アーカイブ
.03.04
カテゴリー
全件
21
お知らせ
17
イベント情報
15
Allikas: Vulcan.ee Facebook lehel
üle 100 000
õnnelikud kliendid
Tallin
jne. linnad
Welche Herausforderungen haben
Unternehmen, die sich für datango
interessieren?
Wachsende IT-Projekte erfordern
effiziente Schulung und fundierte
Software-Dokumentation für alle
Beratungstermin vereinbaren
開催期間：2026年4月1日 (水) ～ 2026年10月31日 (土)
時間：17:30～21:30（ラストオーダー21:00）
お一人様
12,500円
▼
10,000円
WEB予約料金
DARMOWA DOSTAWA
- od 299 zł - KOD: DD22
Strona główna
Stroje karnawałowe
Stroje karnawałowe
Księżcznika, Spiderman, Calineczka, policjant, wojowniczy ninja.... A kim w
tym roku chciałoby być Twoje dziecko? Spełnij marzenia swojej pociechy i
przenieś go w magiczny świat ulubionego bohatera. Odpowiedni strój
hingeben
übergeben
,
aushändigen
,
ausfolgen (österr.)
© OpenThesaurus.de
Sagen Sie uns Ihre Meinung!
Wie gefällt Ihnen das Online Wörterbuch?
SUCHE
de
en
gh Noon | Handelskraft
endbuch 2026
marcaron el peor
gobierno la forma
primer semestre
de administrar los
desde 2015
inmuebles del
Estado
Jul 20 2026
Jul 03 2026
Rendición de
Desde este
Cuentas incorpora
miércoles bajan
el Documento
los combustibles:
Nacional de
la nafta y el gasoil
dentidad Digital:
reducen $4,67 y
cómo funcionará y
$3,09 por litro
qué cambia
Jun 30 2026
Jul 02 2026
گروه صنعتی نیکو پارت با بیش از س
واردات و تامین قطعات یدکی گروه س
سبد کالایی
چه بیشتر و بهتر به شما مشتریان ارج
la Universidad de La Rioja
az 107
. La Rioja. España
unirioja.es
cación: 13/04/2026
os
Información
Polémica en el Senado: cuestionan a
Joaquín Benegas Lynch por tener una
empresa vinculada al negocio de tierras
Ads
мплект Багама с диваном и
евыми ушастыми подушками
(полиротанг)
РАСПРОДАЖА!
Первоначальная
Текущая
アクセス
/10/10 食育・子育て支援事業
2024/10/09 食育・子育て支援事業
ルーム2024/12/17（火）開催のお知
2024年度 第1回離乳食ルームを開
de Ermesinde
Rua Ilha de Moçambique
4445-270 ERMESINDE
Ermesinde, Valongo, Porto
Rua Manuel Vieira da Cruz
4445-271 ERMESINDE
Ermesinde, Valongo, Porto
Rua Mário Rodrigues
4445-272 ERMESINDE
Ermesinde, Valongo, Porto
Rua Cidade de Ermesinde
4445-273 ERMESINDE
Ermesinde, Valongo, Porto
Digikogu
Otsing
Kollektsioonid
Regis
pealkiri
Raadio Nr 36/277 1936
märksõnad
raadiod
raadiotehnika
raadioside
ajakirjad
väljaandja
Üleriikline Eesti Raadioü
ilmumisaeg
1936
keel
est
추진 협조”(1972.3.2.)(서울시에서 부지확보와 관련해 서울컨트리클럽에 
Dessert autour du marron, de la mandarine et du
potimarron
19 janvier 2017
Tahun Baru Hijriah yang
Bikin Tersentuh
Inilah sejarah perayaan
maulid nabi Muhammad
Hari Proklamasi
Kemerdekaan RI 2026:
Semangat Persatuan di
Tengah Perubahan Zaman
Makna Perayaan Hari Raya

**TASK DESCRIPTION:** Copy each of the records above so that nothing differs from the original.

**WRITTEN RESPONSE:**
アーカイブ
.03.04
カテゴリー
全件
21
お知らせ
17
イベント情報
15
Allikas: Vulcan.ee Facebook lehel
üle 100 000
õnnelikud kliendid
Tallin
jne. linnad
Welche Herausforderungen haben
Unternehmen, die sich für datango
interessieren?
Wachsende IT-Projekte erfordern
effiziente Schulung und fundierte
Software-Dokumentation für alle
Beratungstermin vereinbaren
開催期間：2026年4月1日 (水) ～ 2026年10月31日 (土)
時間：17:30～21:30（ラストオーダー21:00）
お一人様
12,500円
▼
10,000円
WEB予約料金
DARMOWA DOSTAWA
- od 299 zł - KOD: DD22
Strona główna
Stroje karnawałowe
Stroje karnawałowe
Księżcznika, Spiderman, Calineczka, policjant, wojowniczy ninja.... A kim w
tym roku chciałoby być Twoje dziecko? Spełnij marzenia swojej pociechy i
przenieś go w magiczny świat ulubionego bohatera. Odpowiedni strój
hingeben
übergeben
,
aushändigen
,
ausfolgen (österr.)
© OpenThesaurus.de
Sagen Sie uns Ihre Meinung!
Wie gefällt Ihnen das Online Wörterbuch?
SUCHE
de
en
gh Noon | Handelskraft
endbuch 2026
marcaron el peor
gobierno la forma
primer semestre
de administrar los
desde 2015
inmuebles del
Estado
Jul 20 2026
Jul 03 2026
Rendición de
Desde este
Cuentas incorpora
miércoles bajan
el Documento
los combustibles:
Nacional de
la nafta y el gasoil
dentidad Digital:
reducen $4,67 y
cómo funcionará y
$3,09 por litro
qué cambia
Jun 30 2026
Jul 02 2026
گروه صنعتی نیکو پارت با بیش از س
واردات و تامین قطعات یدکی گروه س
سبد کالایی
چه بیشتر و بهتر به شما مشتریان ارج
la Universidad de La Rioja
az 107
. La Rioja. España
unirioja.es
cación: 13/04/2026
os
Información
Polémica en el Senado: cuestionan a
Joaquín Benegas Lynch por tener una
empresa vinculada al negocio de tierras
Ads
мплект Багама с диваном и
евыми ушастыми подушками
(полиротанг)
РАСПРОДАЖА!
Первоначальная
Текущая
アクセス
/10/10 食育・子育て支援事業
2024/10/09 食育・子育て支援事業
ルーム2024/12/17（火）開催のお知
2024年度 第1回離乳食ルームを開
de Ermesinde
Rua Ilha de Moçambique
4445-270 ERMESINDE
Ermesinde, Valongo, Porto
Rua Manuel Vieira da Cruz
4445-271 ERMESINDE
Ermesinde, Valongo, Porto
Rua Mário Rodrigues
4445-272 ERMESINDE
Ermesinde, Valongo, Porto
Rua Cidade de Ermesinde
4445-273 ERMESINDE
Ermesinde, Valongo, Porto
Digikogu
Otsing
Kollektsioonid
Regis
pealkiri
Raadio Nr 36/277 1936
märksõnad
raadiod
raadiotehnika
raadioside
ajakirjad
väljaandja
Üleriikline Eesti Raadioü
ilmumisaeg
1936
keel
est
추진 협조”(1972.3.2.)(서울시에서 부지확보와 관련해 서울컨트리클럽에 
Dessert autour du marron, de la mandarine et du
potimarron
19 janvier 2017
Tahun Baru Hijriah yang
Bikin Tersentuh
Inilah sejarah perayaan
maulid nabi Muhammad
Hari Proklamasi
Kemerdekaan RI 2026:
Semangat Persatuan di
Tengah Perubahan Zaman
Makna Perayaan Hari Raya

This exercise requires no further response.